Example 2: select_chunks
------------------------

In this workflow you can see an illustrated example of select_chunks used in an actual workflow, to avoid an excess of information we only will see the configuration of a single job:

.. code-block:: ini

    [SIM]
    FILE = templates/sim.tmpl.sh
    DEPENDENCIES = INI SIM-1 POST-1 CLEAN-5
    SELECT_CHUNKS = POST*[1]
    RUNNING = chunk
    WALLCLOCK = 0:30
    PROCESSORS = 768

.. figure:: ../../workflows/select_chunks.png
   :name: simple
   :width: 100%
   :align: center
   :alt: select_chunks_workflow

Example 3: SKIPPABLE
--------------------

In this workflow you can see an illustrated example of SKIPPABLE parameter used in an dummy workflow.

.. code-block:: ini

    [SIM]
    FILE = sim.sh
    DEPENDENCIES = INI POST-1
    WALLCLOCK = 00:15
    RUNNING = chunk
    QUEUE = debug
    SKIPPABLE = TRUE

    [POST]
    FILE = post.sh
    DEPENDENCIES = SIM
    WALLCLOCK = 00:05
    RUNNING = member
    #QUEUE = debug

.. figure:: ../../workflows/skip.png
   :name: simple
   :width: 100%
   :align: center
   :alt: skip_workflow

Example 4: Weak dependencies
--------------------

In this workflow you can see an illustrated example of weak dependencies.

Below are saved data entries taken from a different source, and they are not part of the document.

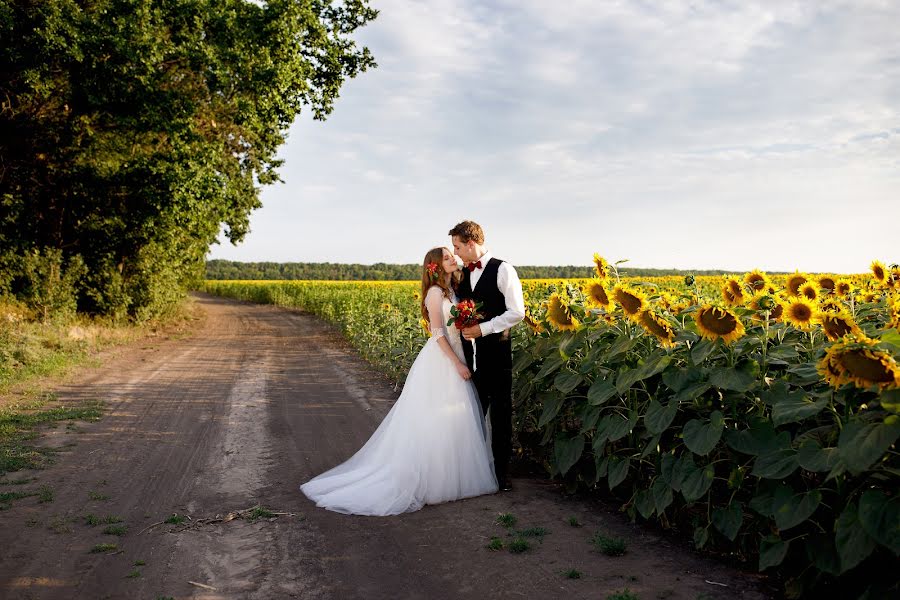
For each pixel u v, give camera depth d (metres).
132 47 14.10
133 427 6.69
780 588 2.89
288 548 3.55
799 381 3.17
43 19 13.80
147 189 16.06
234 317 28.41
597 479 3.82
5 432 6.21
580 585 2.98
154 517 4.06
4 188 16.58
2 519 3.98
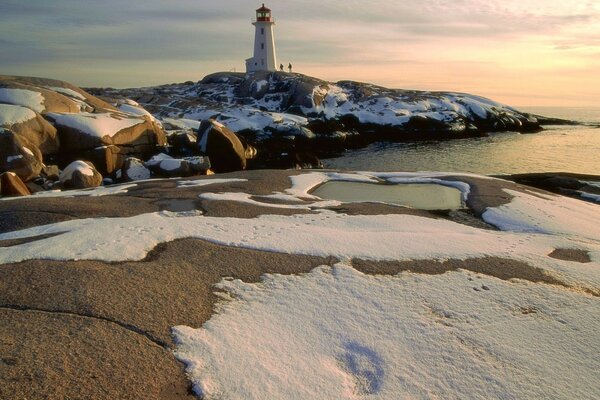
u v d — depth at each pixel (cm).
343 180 1373
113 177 1711
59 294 466
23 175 1411
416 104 4825
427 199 1123
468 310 472
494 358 389
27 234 712
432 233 754
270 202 994
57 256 586
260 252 631
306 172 1483
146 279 518
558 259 647
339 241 682
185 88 6216
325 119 4328
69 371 343
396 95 5191
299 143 3606
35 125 1683
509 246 695
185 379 351
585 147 3456
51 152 1741
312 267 580
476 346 407
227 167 2117
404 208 972
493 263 613
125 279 514
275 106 4841
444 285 533
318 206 963
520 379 363
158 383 343
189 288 505
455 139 4191
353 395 344
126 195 1052
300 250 641
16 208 874
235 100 5184
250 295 497
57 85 2298
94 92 5772
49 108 1903
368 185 1312
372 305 479
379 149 3578
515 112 5356
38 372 337
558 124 5869
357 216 865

Weak dependencies, work like this way:

* X job only has one parent. X job parent can have "COMPLETED or FAILED" as status for current job to run.
* X job has more than one parent. One of the X job parent must have "COMPLETED" as status while the rest can be  "FAILED or COMPLETED".

.. code-block:: ini

    [GET_FILES]
    FILE = templates/fail.sh
    RUNNING = chunk

    [IT]
    FILE = templates/work.sh
    RUNNING = chunk
    QUEUE = debug

    [CALC_STATS]
    FILE = templates/work.sh
    DEPENDENCIES = IT GET_FILES?
    RUNNING = chunk
    SYNCHRONIZE = member

.. figure:: ../../workflows/Dashed.png
   :name: simple
   :width: 100%
   :align: center
   :alt: dashed_workflow

Example 5: Select Member
--------------------

In this workflow you can see an illustrated example of select member. Using 4 members 1 datelist and 4 different job sections.

Expdef:

.. code-block:: ini

    [experiment]
    DATELIST = 19600101
    MEMBERS = 00 01 02 03
    CHUNKSIZE = 1
    NUMCHUNKS = 2

Jobs_conf:

.. code-block:: ini

    [SIM]
    ...
    RUNNING = chunk
    QUEUE = debug

    [DA]
    ...
    DEPENDENCIES = SIM
    SELECT_MEMBERS = SIM*[0:2]
    RUNNING = chunk
    SYNCHRONIZE = member

    [REDUCE]
    ...
    DEPENDENCIES = SIM
    SELECT_MEMBERS = SIM*[3]
    RUNNING = member
    FREQUENCY = 4

    [REDUCE_AN]
    ...
    FILE = templates/05b_sim.sh
    DEPENDENCIES = DA
    RUNNING = chunk
    SYNCHRONIZE = member

.. figure:: ../../workflows/Select_members.png
   :name: simple
   :width: 100%
   :align: center
   :alt: select_members